**WHAT THIS TASK INVOLVES:** Go through the data and copy each line where the string "trace" appears.

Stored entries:

╔══

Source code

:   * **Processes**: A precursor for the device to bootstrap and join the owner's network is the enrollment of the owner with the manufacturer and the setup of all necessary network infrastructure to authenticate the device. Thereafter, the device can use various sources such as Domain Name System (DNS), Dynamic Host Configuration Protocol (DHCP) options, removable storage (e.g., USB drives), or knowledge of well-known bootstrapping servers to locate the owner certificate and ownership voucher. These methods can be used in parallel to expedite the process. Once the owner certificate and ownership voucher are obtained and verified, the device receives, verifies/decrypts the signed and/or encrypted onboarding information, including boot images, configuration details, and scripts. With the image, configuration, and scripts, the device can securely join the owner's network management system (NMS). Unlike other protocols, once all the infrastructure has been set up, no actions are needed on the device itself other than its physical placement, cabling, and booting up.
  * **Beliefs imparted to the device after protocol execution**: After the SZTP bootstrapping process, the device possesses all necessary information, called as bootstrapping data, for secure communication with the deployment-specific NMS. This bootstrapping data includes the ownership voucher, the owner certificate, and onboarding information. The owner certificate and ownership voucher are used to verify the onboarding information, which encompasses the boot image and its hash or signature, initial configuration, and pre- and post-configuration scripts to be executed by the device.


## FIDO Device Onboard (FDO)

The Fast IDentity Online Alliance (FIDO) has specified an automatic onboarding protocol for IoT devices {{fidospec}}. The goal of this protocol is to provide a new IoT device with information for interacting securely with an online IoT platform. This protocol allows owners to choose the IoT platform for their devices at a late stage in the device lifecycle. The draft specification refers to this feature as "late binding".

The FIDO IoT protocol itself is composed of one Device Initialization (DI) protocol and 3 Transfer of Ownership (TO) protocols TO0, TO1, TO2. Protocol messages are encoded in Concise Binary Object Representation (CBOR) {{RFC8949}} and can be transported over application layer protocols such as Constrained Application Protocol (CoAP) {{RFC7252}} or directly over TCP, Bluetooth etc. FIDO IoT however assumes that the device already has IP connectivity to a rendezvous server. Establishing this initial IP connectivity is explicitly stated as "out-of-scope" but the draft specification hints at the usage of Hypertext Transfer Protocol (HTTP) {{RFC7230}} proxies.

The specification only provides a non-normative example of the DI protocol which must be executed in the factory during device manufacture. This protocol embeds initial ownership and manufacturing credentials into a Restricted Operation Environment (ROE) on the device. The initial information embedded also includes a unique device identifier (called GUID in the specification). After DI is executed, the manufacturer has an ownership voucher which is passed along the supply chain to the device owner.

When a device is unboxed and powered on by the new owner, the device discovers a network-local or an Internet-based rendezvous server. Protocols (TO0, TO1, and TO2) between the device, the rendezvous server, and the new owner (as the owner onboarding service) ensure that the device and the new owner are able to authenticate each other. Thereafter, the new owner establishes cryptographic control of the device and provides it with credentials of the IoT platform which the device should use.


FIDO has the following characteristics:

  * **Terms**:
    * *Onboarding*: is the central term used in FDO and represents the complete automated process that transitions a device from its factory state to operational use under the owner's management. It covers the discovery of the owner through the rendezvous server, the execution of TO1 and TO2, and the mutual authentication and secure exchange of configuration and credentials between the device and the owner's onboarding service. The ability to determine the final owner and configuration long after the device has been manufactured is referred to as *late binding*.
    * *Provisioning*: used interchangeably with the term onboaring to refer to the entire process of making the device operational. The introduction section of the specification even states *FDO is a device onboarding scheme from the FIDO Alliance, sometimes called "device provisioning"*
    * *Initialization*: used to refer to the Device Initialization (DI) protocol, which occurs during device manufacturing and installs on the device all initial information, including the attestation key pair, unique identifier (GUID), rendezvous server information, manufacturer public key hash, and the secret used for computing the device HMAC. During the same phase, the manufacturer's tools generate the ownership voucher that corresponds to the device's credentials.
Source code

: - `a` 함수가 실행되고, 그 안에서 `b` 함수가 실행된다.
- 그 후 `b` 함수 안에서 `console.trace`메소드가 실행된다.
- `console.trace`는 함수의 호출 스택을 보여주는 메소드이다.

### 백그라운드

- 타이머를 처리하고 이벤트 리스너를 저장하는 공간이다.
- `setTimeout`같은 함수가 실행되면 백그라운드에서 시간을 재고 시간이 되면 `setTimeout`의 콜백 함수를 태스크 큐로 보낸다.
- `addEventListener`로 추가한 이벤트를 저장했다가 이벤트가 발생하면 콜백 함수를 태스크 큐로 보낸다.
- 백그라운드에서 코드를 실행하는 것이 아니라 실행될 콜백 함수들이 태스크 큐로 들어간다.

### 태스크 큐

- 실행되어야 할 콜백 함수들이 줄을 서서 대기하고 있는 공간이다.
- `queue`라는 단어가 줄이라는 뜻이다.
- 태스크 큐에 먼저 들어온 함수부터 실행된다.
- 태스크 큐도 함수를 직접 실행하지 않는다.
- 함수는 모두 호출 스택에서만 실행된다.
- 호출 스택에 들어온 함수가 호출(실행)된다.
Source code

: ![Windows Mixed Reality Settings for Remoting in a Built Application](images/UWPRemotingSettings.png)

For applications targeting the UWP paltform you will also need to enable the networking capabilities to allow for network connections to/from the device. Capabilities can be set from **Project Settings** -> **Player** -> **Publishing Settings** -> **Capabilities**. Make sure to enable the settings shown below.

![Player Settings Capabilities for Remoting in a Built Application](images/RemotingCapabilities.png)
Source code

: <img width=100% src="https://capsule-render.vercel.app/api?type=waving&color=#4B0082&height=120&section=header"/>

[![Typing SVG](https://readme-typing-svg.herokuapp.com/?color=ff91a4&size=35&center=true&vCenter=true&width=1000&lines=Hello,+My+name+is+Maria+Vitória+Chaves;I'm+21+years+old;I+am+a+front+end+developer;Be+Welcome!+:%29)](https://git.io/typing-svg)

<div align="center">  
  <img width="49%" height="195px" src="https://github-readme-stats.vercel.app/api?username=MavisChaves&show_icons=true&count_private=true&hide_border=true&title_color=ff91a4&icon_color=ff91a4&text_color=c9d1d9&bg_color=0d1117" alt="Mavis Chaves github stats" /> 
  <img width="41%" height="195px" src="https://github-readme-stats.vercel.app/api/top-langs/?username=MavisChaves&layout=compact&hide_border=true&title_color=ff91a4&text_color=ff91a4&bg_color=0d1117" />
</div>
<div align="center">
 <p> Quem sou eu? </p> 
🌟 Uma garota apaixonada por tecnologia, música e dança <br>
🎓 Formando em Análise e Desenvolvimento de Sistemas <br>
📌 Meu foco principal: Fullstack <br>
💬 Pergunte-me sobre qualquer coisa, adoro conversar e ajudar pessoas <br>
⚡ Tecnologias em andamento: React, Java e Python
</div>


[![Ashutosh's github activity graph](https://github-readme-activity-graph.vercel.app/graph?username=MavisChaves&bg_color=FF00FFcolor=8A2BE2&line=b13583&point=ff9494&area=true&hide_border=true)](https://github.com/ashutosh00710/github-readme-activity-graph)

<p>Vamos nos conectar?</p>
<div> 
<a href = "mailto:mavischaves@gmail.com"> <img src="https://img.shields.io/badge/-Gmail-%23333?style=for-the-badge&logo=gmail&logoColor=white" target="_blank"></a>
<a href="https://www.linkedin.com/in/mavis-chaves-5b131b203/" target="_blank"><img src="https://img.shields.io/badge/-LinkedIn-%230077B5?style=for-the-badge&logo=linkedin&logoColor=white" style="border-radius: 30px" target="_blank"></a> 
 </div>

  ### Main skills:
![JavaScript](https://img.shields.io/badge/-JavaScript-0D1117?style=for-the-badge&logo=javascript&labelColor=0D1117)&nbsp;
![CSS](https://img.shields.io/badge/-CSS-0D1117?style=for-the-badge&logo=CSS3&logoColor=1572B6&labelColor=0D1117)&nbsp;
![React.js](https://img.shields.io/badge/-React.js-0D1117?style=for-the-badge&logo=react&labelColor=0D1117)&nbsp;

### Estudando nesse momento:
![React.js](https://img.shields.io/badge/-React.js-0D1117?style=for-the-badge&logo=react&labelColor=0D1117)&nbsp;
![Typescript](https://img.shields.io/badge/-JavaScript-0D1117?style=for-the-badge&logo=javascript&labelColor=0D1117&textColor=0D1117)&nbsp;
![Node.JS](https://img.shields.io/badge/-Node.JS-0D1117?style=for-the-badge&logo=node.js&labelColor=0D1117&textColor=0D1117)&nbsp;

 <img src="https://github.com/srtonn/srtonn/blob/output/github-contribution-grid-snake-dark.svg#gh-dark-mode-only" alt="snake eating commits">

╚══

**ANSWER TO THE EXERCISE:**
- 그 후 `b` 함수 안에서 `console.trace`메소드가 실행된다.
- `console.trace`는 함수의 호출 스택을 보여주는 메소드이다.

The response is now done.